Exercises to complete =>
**a)** From the passage on scientific societies and graduate education, pull out the span from "Regional meetings, such" up to and including "has to offer." word for word.
**b)** In the passage on scientific societies and graduate education, when should a conference on a cutting-edge topic be discontinued?
**c)** Carry on the passage on scientific societies and graduate education, picking up right after its last sentence.

Societies should be a bridge between training and the rest of a scientist's career and should provide services for every career stage: student, postdoctoral, early research, mid-level, senior level, and retirement.
Societies should create meetings on cutting-edge topics but maintain these meetings only as long as the topic remains cutting edge. When it becomes mainstream, the conference should be discontinued and another one should be set up on a current topic.
Regional meetings, such as those organized by the American Society for the Advancement of Science, could be created to foster geography-centered networking and provide regular training opportunities. ASM branch meetings provide a platform for regional interactions and career development for students.
Societies could create welcoming committees of their members in each community that help new graduates adjust to the area and find the resources it has to offer.
Examples of Model Graduate Programs
There are model graduate programs that have successfully experimented with new approaches to graduate education; a noncomprehensive set of examples is provided below.
There are model graduate programs that have successfully experimented with new approaches to graduate education
The Johns Hopkins Bloomberg School of Public Health has started a pilot graduate program that contains all the elements discussed in this paper. The course offerings for the first two years of this program are outlined in Tables 1 and 2 on the following pages.

Stored data =>
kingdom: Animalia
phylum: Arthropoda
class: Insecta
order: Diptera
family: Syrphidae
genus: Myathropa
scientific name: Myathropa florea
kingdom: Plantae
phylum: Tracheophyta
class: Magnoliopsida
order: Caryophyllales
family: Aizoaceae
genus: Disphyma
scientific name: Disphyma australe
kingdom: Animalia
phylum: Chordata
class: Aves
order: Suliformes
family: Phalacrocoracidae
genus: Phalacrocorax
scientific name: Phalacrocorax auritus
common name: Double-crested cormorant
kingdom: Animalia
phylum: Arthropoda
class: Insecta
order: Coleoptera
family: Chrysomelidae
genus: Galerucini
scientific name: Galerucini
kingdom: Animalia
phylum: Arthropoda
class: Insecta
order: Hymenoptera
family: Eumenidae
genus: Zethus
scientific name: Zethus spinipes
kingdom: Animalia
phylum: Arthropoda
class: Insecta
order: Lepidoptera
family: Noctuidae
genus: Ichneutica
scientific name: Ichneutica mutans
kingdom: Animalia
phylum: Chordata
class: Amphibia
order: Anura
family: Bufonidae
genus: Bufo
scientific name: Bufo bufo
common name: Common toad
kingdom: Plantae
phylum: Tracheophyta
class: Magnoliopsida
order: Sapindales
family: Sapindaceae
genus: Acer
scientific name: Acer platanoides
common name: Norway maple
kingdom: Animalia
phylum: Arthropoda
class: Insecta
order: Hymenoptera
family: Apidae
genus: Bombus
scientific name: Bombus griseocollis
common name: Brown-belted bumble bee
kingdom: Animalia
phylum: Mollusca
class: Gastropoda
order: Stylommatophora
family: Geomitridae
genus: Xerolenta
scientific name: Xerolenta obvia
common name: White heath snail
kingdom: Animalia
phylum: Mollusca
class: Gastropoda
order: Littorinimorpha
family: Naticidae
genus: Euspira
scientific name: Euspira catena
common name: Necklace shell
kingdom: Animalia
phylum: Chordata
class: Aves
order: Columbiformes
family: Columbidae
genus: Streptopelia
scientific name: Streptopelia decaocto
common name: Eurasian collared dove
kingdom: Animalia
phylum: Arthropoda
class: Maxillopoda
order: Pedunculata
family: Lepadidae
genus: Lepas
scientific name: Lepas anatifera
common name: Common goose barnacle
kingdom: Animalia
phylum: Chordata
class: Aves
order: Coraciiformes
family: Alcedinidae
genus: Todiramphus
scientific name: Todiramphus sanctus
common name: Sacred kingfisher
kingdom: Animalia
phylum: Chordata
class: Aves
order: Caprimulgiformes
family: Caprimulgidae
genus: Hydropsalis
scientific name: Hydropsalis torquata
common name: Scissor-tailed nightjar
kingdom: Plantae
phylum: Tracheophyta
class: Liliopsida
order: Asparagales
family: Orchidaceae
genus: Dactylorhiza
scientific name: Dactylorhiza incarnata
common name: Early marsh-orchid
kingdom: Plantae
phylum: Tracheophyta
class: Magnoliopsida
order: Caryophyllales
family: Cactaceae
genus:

Expected answers =>
**a)**
Regional meetings, such as those organized by the American Society for the Advancement of Science, could be created to foster geography-centered networking and provide regular training opportunities. ASM branch meetings provide a platform for regional interactions and career development for students.
Societies could create welcoming committees of their members in each community that help new graduates adjust to the area and find the resources it has to offer.

**b)** When the topic becomes mainstream.

**c)**
The 17 institutions funded by the National Institutes of Health's Broadening Experiences in Scientific Training (BEST) program have successfully incorporated career opportunity-broadening experiences into their programs. Started in 2013, the BEST program was designed to develop innovative approaches to career exploration by Ph.D. students and postdocs that could be piloted, adapted, and adopted by the broader community of research institutions.
Predating the BEST program is the University of California at San Francisco's Graduate Student Internships for Career Exploration (GSICE). This program is philanthropically funded and supports mentored career exploration by providing career planning and full-time 3-month internship opportunities for advanced Ph.D. students (i.e., those who have passed all Ph.D. qualifying exams) to enable free and informed career decision-making before the students graduate.